(DATA UNDER STUDY begins)

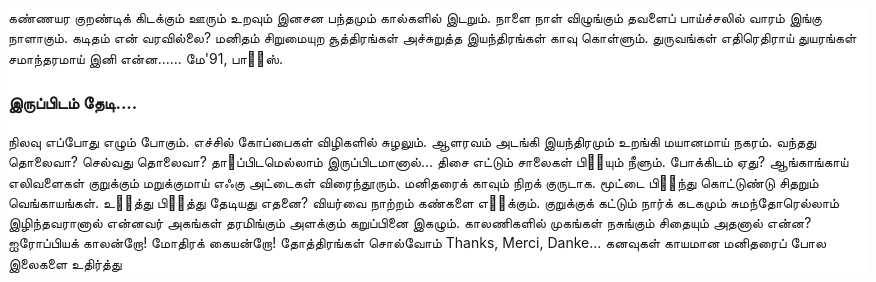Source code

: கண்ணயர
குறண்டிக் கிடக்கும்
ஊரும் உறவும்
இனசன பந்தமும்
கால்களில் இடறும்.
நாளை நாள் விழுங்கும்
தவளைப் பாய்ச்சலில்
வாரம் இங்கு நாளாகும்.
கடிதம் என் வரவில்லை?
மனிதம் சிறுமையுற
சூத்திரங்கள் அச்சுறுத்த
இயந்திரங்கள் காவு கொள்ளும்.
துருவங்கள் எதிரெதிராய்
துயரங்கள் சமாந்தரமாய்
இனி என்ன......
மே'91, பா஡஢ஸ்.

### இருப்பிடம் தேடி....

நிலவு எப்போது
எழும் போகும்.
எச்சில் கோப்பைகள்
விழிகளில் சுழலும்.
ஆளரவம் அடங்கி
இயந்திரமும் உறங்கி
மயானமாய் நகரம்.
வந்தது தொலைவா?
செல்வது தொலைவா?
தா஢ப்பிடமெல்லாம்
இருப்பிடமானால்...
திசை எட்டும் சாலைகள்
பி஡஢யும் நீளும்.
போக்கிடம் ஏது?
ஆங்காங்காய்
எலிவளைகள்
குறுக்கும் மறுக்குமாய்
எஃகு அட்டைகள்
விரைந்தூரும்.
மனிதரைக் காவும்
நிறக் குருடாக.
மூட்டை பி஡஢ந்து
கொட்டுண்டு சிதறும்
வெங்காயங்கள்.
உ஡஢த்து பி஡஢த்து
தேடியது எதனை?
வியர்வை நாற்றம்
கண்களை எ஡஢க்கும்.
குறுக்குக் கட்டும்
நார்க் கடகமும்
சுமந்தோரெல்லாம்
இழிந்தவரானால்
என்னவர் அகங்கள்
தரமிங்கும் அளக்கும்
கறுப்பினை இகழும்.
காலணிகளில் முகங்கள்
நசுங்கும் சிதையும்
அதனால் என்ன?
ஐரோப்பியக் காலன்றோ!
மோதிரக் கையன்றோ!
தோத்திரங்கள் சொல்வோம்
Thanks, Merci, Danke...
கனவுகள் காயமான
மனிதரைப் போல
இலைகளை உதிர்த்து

(DATA UNDER STUDY ends)
(DATA UNDER STUDY begins)

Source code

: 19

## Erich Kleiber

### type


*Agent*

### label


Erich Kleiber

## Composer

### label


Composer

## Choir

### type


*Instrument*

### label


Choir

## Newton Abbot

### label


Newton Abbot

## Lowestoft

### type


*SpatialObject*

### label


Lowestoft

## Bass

(DATA UNDER STUDY ends)

WHAT TO PRODUCE:
Print the stretch from the line containing "நிலவு எப்போது" through the line containing "இலைகளை உதிர்த்து", copying each line verbatim.

ANSWER SECTION:
நிலவு எப்போது
எழும் போகும்.
எச்சில் கோப்பைகள்
விழிகளில் சுழலும்.
ஆளரவம் அடங்கி
இயந்திரமும் உறங்கி
மயானமாய் நகரம்.
வந்தது தொலைவா?
செல்வது தொலைவா?
தா஢ப்பிடமெல்லாம்
இருப்பிடமானால்...
திசை எட்டும் சாலைகள்
பி஡஢யும் நீளும்.
போக்கிடம் ஏது?
ஆங்காங்காய்
எலிவளைகள்
குறுக்கும் மறுக்குமாய்
எஃகு அட்டைகள்
விரைந்தூரும்.
மனிதரைக் காவும்
நிறக் குருடாக.
மூட்டை பி஡஢ந்து
கொட்டுண்டு சிதறும்
வெங்காயங்கள்.
உ஡஢த்து பி஡஢த்து
தேடியது எதனை?
வியர்வை நாற்றம்
கண்களை எ஡஢க்கும்.
குறுக்குக் கட்டும்
நார்க் கடகமும்
சுமந்தோரெல்லாம்
இழிந்தவரானால்
என்னவர் அகங்கள்
தரமிங்கும் அளக்கும்
கறுப்பினை இகழும்.
காலணிகளில் முகங்கள்
நசுங்கும் சிதையும்
அதனால் என்ன?
ஐரோப்பியக் காலன்றோ!
மோதிரக் கையன்றோ!
தோத்திரங்கள் சொல்வோம்
Thanks, Merci, Danke...
கனவுகள் காயமான
மனிதரைப் போல
இலைகளை உதிர்த்து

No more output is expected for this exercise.